There are more things to alarm us than to harm us, and we suffer more often in apprehension than reality.” Seneca the Younger, 1st century CE

Are you living your work day three times over? Many of us compound the real stress we experience by spending our off-hours anticipating it, then by revisiting and rehashing it - either in our heads or via venting sessions with friends and loved ones.

Our brains don't distinguish well between the mental representation of something, and the thing itself. This is why visualisation works. On the flipside, when you’re constantly mulling over something stressful, your brain doesn’t know that it’s not really imminent. It’s constantly readying your body to deal with that stressor. And then it can get meta: recognising that you’re feeling anxious, and then judging those anxious feelings as “bad” can compound the negative impact on your wellbeing.

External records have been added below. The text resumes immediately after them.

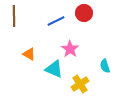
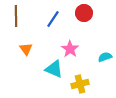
brown line: moved 2 px right
blue line: moved 3 px left, 2 px up; rotated 30 degrees counterclockwise
orange triangle: moved 3 px left, 5 px up; rotated 24 degrees clockwise
cyan semicircle: moved 9 px up; rotated 88 degrees clockwise
yellow cross: rotated 18 degrees clockwise
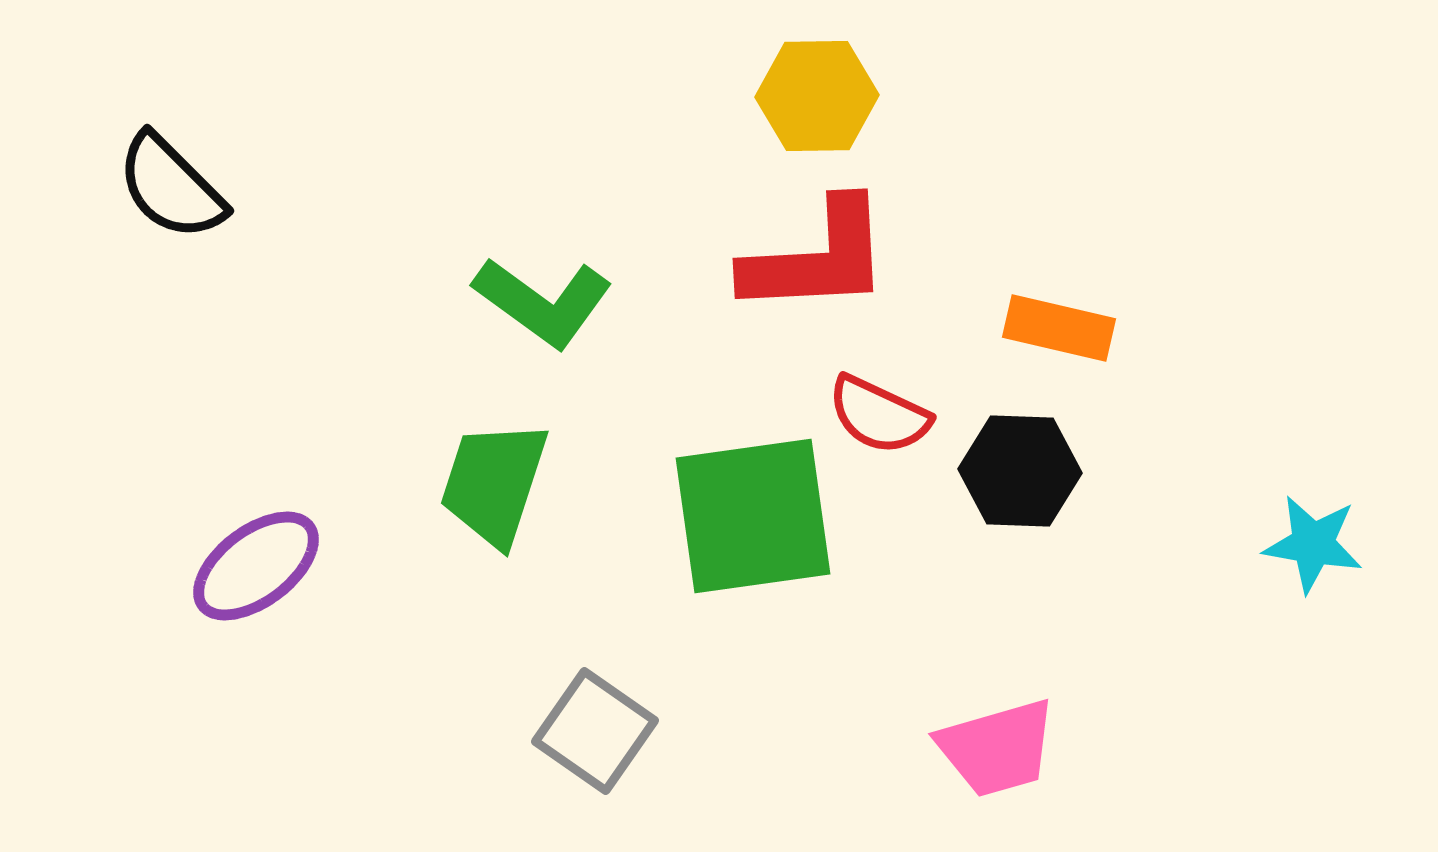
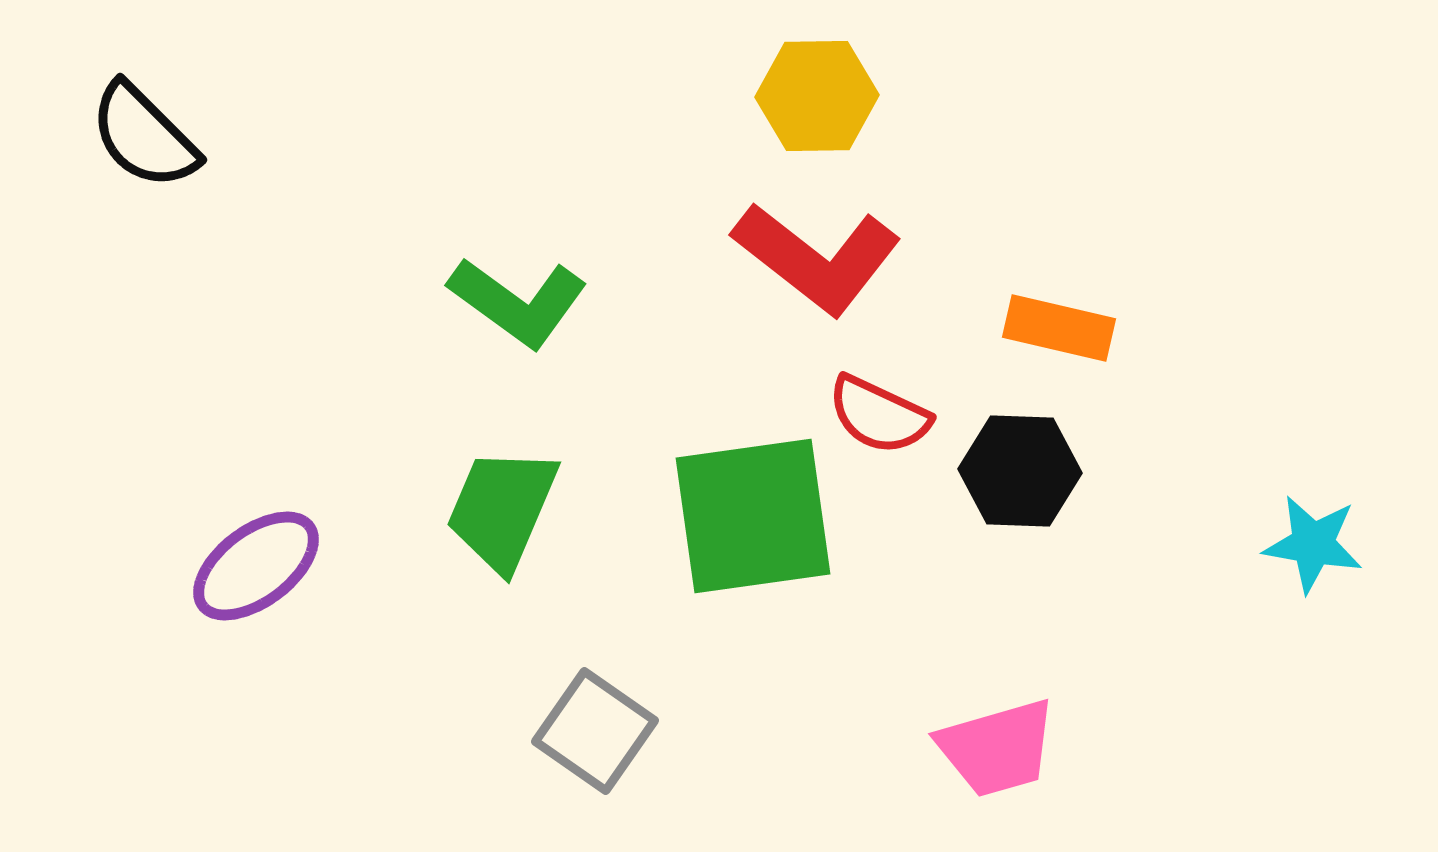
black semicircle: moved 27 px left, 51 px up
red L-shape: rotated 41 degrees clockwise
green L-shape: moved 25 px left
green trapezoid: moved 8 px right, 26 px down; rotated 5 degrees clockwise
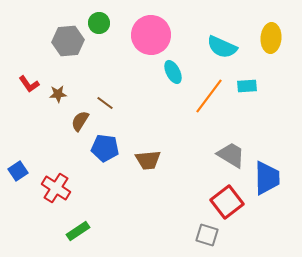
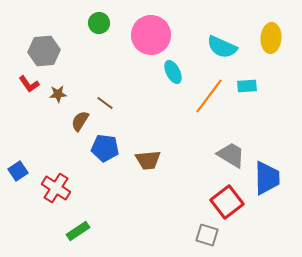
gray hexagon: moved 24 px left, 10 px down
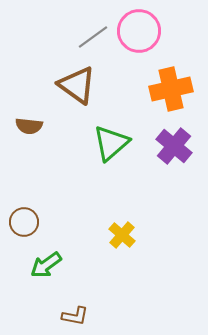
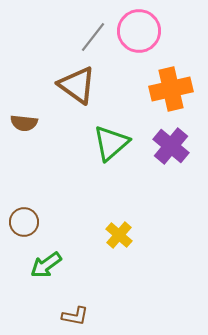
gray line: rotated 16 degrees counterclockwise
brown semicircle: moved 5 px left, 3 px up
purple cross: moved 3 px left
yellow cross: moved 3 px left
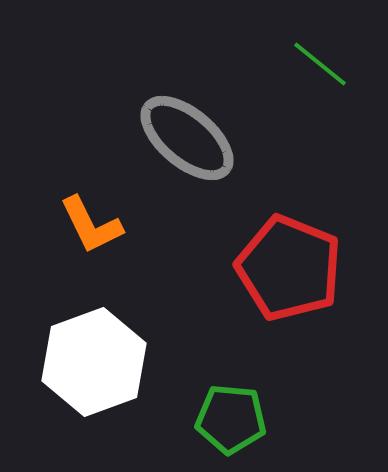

Often when we talk about rumination and worry (and worry’s more focused counterpart dread), we isolate them from the bigger energy picture they belong to. They’re not just an unpleasant time sink that distracts us from being present, which is already bad enough. They’re also a tax that unmanaged stress puts on your energy reserves. They affect more than your experience of the present moment; they exhaust you for the ones that follow.

Stress-tax minimisation

Processing what’s happened in the day and preparing for what’s ahead are both great things to do. To get the most out of them though, you need to contain the time they take, and manage the emotions that come with them.

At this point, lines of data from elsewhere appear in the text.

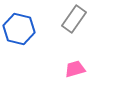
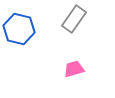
pink trapezoid: moved 1 px left
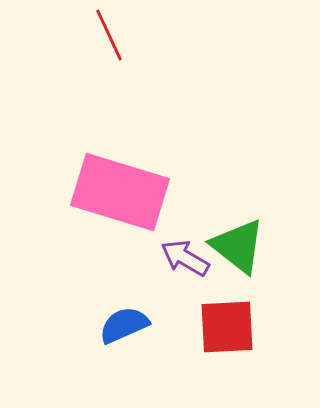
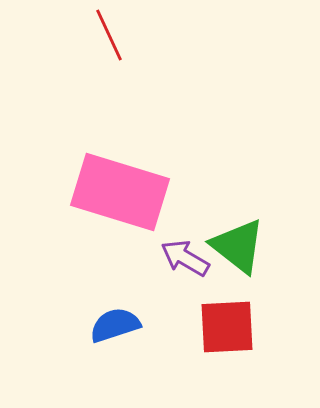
blue semicircle: moved 9 px left; rotated 6 degrees clockwise
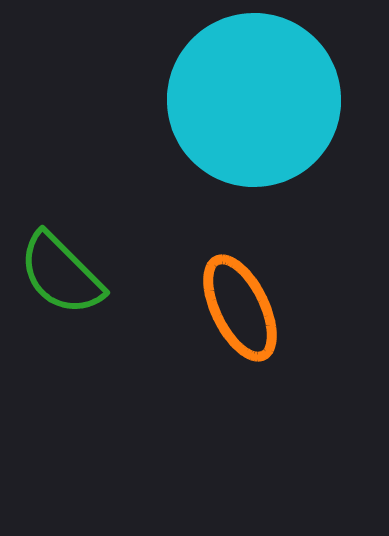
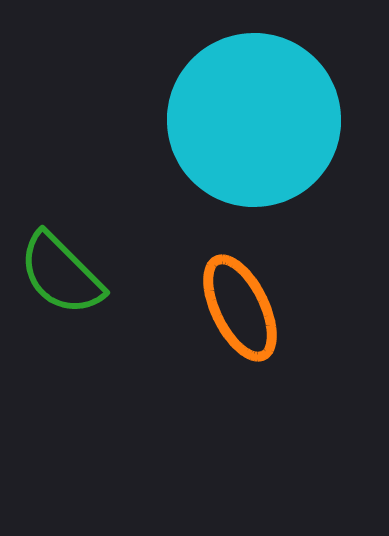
cyan circle: moved 20 px down
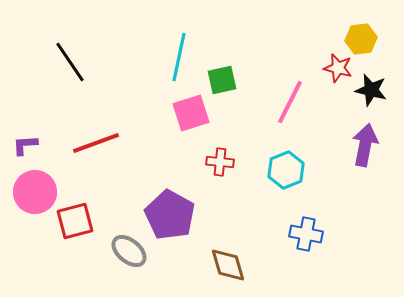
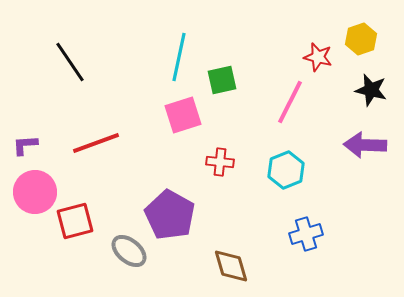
yellow hexagon: rotated 12 degrees counterclockwise
red star: moved 20 px left, 11 px up
pink square: moved 8 px left, 2 px down
purple arrow: rotated 99 degrees counterclockwise
blue cross: rotated 28 degrees counterclockwise
brown diamond: moved 3 px right, 1 px down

Here are some strategies to try:

  • Block out end-of-day transition time: this could be on your commute or via a change of scene if you’re working from home (even shifting rooms can help). Make it part of the routine to dump the day’s difficulties and whatever’s outstanding for tomorrow in a single place, then leave it there for the rest of the evening. Open loops are more likely to stay front-of-mind - note whatever you need to note, but avoid getting into problem-solving mode.
  • When you catch yourself worrying or ruminating, call it - kindly: as soon as you’re aware of you’re doing, naming it helps your brain get some distance and stand down the defenses. Be nice to yourself when you do this: there’s a growing body of research linking self-compassion with long-term performance and wellbeing.
  • Notice what you’re feeling, give it a name, let it go: while worry and rumination have physical effects on your body, feeling stressed can also lead back to worry and rumination. Interrupt the feedback loop by exploring whatever’s going on in your body. Curiosity is a great antidote to stress. Recognise what’s happening (“I’m feeling really wound up”), and let it pass in its own time. If you’re feeling particularly jittery, this is also a good point to go for a walk or do some other form of exercise.
  • Indulge in some high-quality distraction: this one comes last for a reason - if you’re trying to distract yourself from open loops or a body that’s still primed for action, you’re going to be swimming upstream. But once those are addressed, immerse yourself in social or family time, a creative activity, a good book - anything that occupies your full attention without tipping you back into flight-or-fight.

Playing the long game

Our working lives are getting longer, our jobs have more and more ways of expanding, and the institutions that used to help us protect non-work time are declining. That leaves us with the challenge of managing our own energy for the long term - energy to go after what we want to achieve, and to give to the people and causes we care about.

That makes efficiency important. Eliminating energy wasted on worry and rumination is a great place to start.